Помощник закрестился:
– Свят, свят! Спаси Господи! Когда это после меня кто выплывал?
Немец-хозяин поморщился, он не очень любил эту привычку своего русского помощника – креститься после очередного убийства.
Купец Козьма Старой и его помощник Тимофей Лядов никуда не поплыли. Уже через два дня они висели на дыбе, потому как плохо утопил убитого дьяка корчмарь, вынесло того течением. Быстро дознались, с кем в последний день встречался дьяк, нашлись такие, кто показал и про корчму, и про торговых людей, долго беседовавших с убитым.
Занимался бедолагами Григорий Лукьянович Скуратов, а у него не было привычки выпускать тех, кто попал на дыбу, чтоб не сболтнули лишнего. Остальные купцы отправились по весне под царской охраной в дальние страны. Московия снова начала торговать своими товарами по всему миру.
Каждый день Иван Васильевич задавал Скуратову один и тот же вопрос, которого верный помощник ждал с содроганием. Но что мог ответить Малюта? Только разводил руками:
– Пока нет, государь…
Шли дни, но успокаиваться государь не собирался, напротив, его чело все глубже прорезали морщины, а взгляд становился все тяжелее. Иван Васильевич не в ладу с собой, душа его смятенна, в ней идет борьба лучших сторон с худшими. Если бы в ту минуту рядом оказался умный наставник! Если бы помог преодолеть это сползание к худшему!
Но митрополита Макария нет, а Афанасия государь, хотя сам и возвел на митрополию, не очень-то слушает. Государь все больше размышляет, все дольше сидит ночами за книгами, пытаясь в них найти ответ на свои тяжелые мысли.
Долгое сидение за книгой в ночи привело к тому, что государь вдруг дернул головой на рынду, стоявшего у двери:
– Вели позвать митрополита Афанасия! Пусть сюда придет.
Рында не рискнул напомнить, что на улице ночь темная, что митрополит небось не первый сон видит, не все же, как государь, ночами свечи жгут, но, зная, что Иван Васильевич терпеть не может, когда не выполняют его приказаний, только кивнул и поплелся вон.
Уже через минуту посланец мчался в митрополичьи палаты передавать требование государя.
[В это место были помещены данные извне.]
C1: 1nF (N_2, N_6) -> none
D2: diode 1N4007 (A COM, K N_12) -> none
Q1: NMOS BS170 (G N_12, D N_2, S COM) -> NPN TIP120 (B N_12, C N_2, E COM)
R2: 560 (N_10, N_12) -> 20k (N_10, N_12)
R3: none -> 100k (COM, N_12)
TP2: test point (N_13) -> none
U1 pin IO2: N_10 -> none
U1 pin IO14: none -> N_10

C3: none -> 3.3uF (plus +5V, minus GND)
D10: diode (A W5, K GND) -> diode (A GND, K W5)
Митрополит Афанасий и впрямь сладко похрапывал после сытного ужина. Знатные пироги с визигой у новой ключницы! А еще была хороша белорыбица… Даже во сне у митрополита потекли слюнки при воспоминании. Не чревоугодник он, однако не отказывался от удовольствия, получаемого за сытным столом.
Живот Афанасия, плотно набитый всякой вкуснятиной, довольно бурчал. В такт ему похрапывал и сам хозяин. Потому приезд нежданного гонца был совсем некстати. На первую попытку келейника разбудить митрополит только рукой отмахнулся, но стоило услышать: «Государь повелел…» – сон как рукой сняло!
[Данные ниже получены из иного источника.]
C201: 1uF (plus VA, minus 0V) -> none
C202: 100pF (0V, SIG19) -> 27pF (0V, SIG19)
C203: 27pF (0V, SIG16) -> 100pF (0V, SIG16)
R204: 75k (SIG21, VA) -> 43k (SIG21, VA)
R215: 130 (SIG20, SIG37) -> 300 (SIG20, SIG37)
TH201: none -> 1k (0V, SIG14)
– Случилось что?! – испуганно хлопая осоловелыми спросонья глазами, поинтересовался Афанасий.
– Не ведаю, владыко. – Келейник поспешно помогал митрополиту облачиться.
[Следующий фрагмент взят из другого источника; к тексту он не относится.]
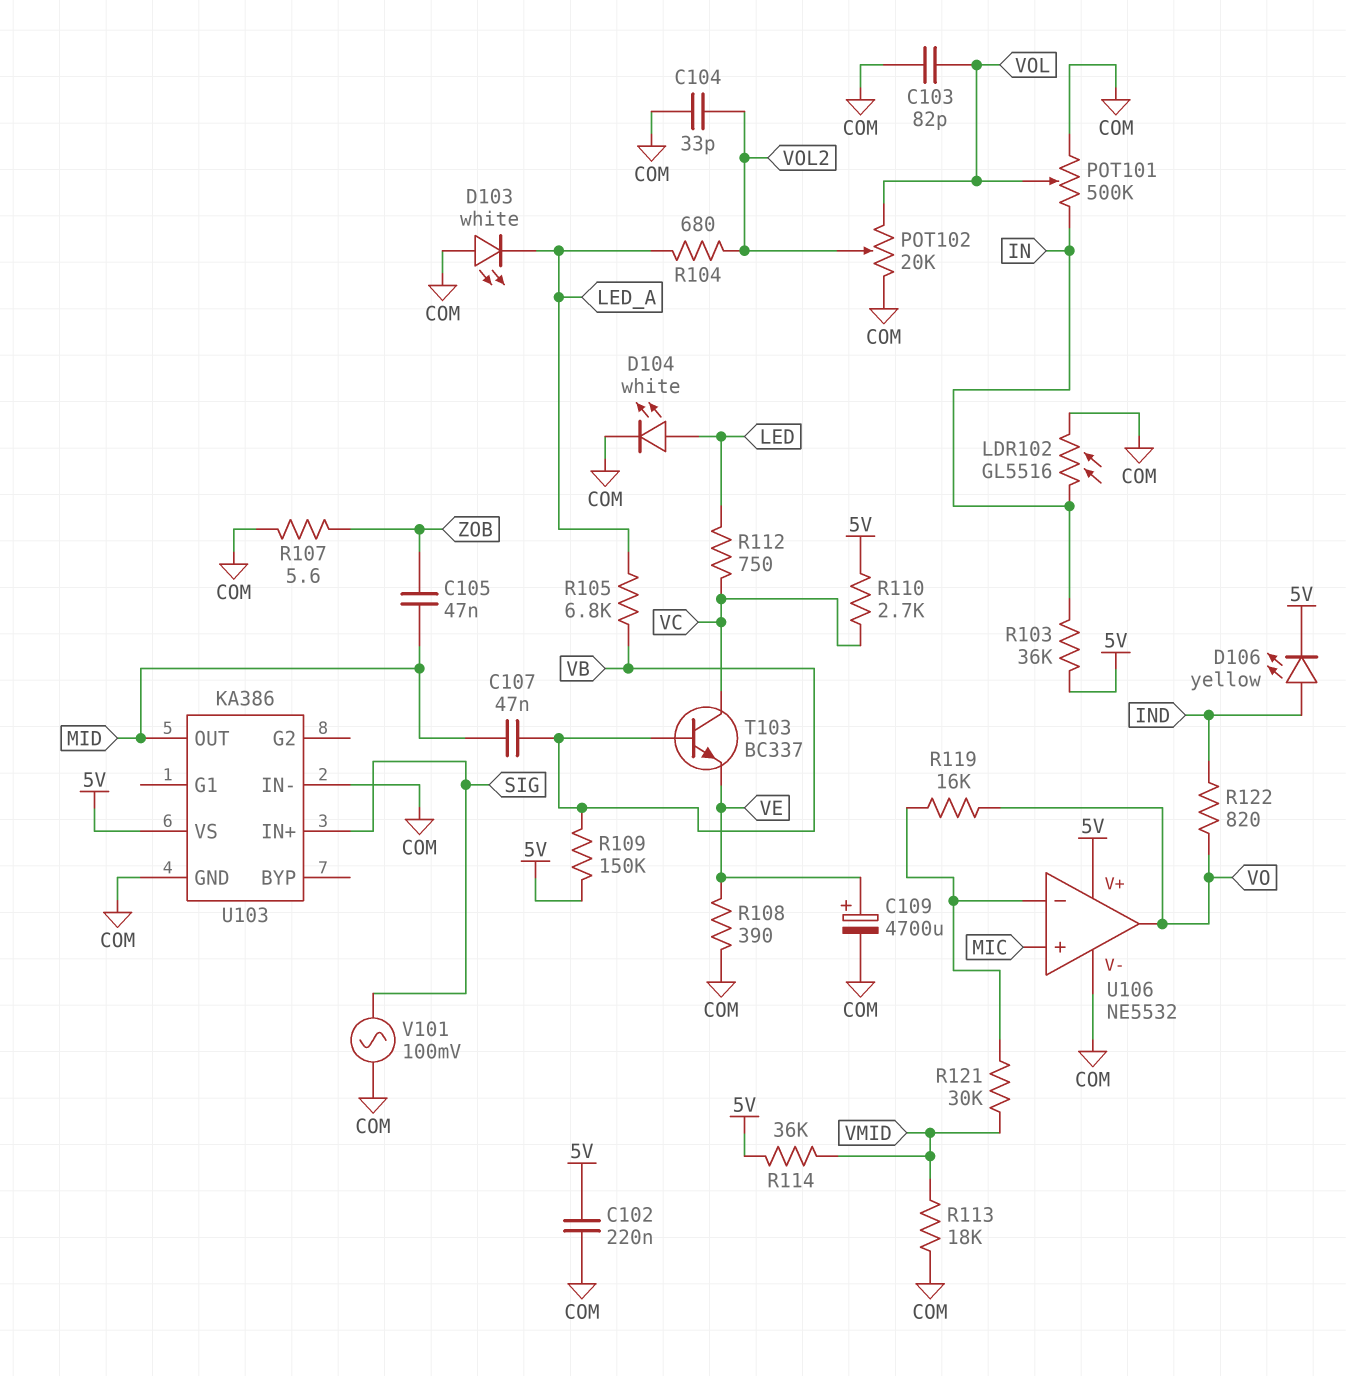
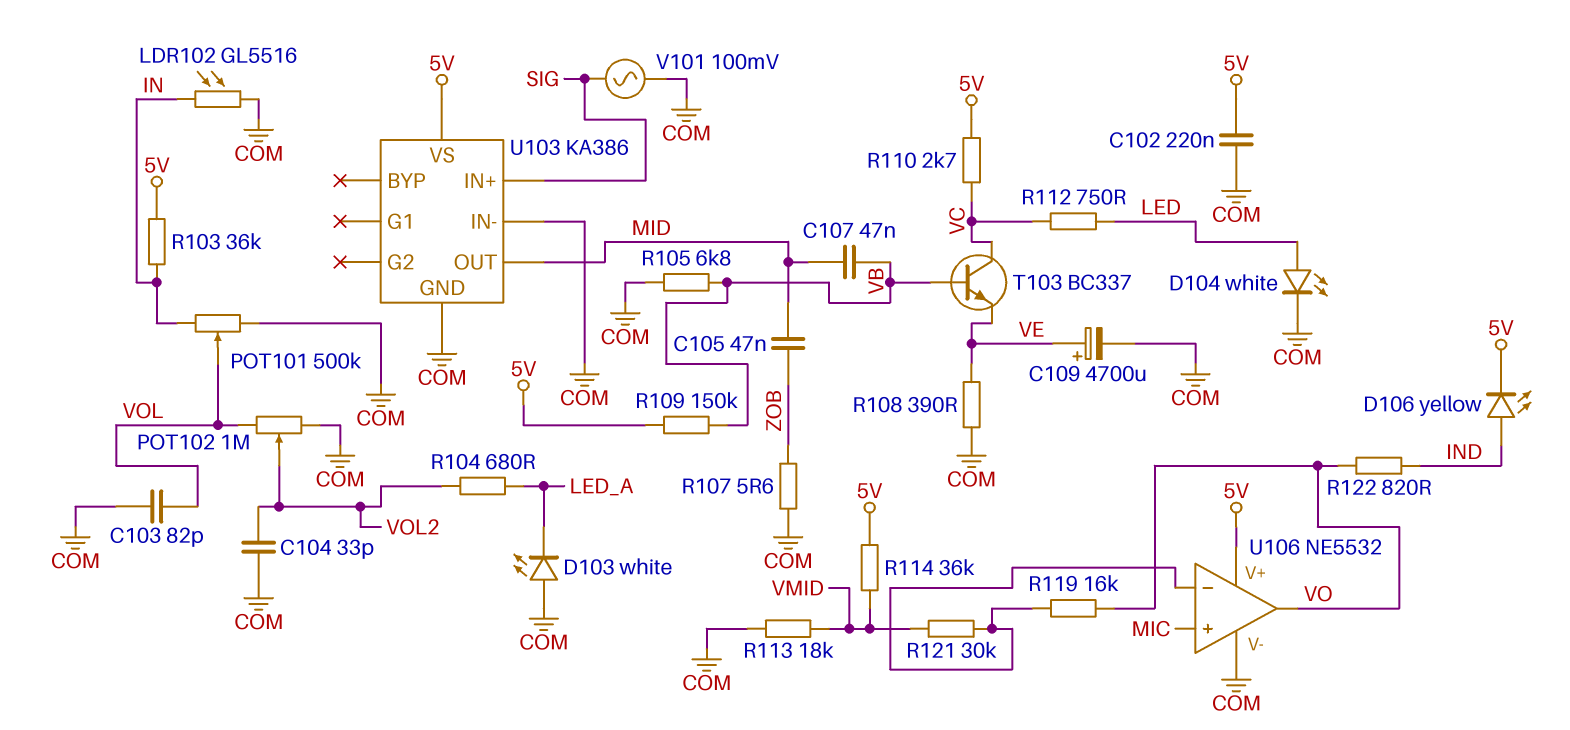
POT102: 20k (COM, VOL, wiper VOL2) -> 1M (COM, VOL, wiper VOL2)
R105: 6.8k (LED_A, VB) -> 6.8k (COM, VB)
– Чего же не спросил? Гонец какой к государю среди ночи прибыл или как? Не поговорить же зовет в неурочный час?
Ошибся Афанасий, именно для беседы звал его к себе государь.
В царской опочивальне темно, только на поставце над раскрытой книгой горит большая свеча. Сам государь, задумавшись, даже не сразу заметил запыхавшегося от быстрой ходьбы митрополита. Где-то внутри у Афанасия появилась досада: чего было среди ночи звать-то, до утра не терпело?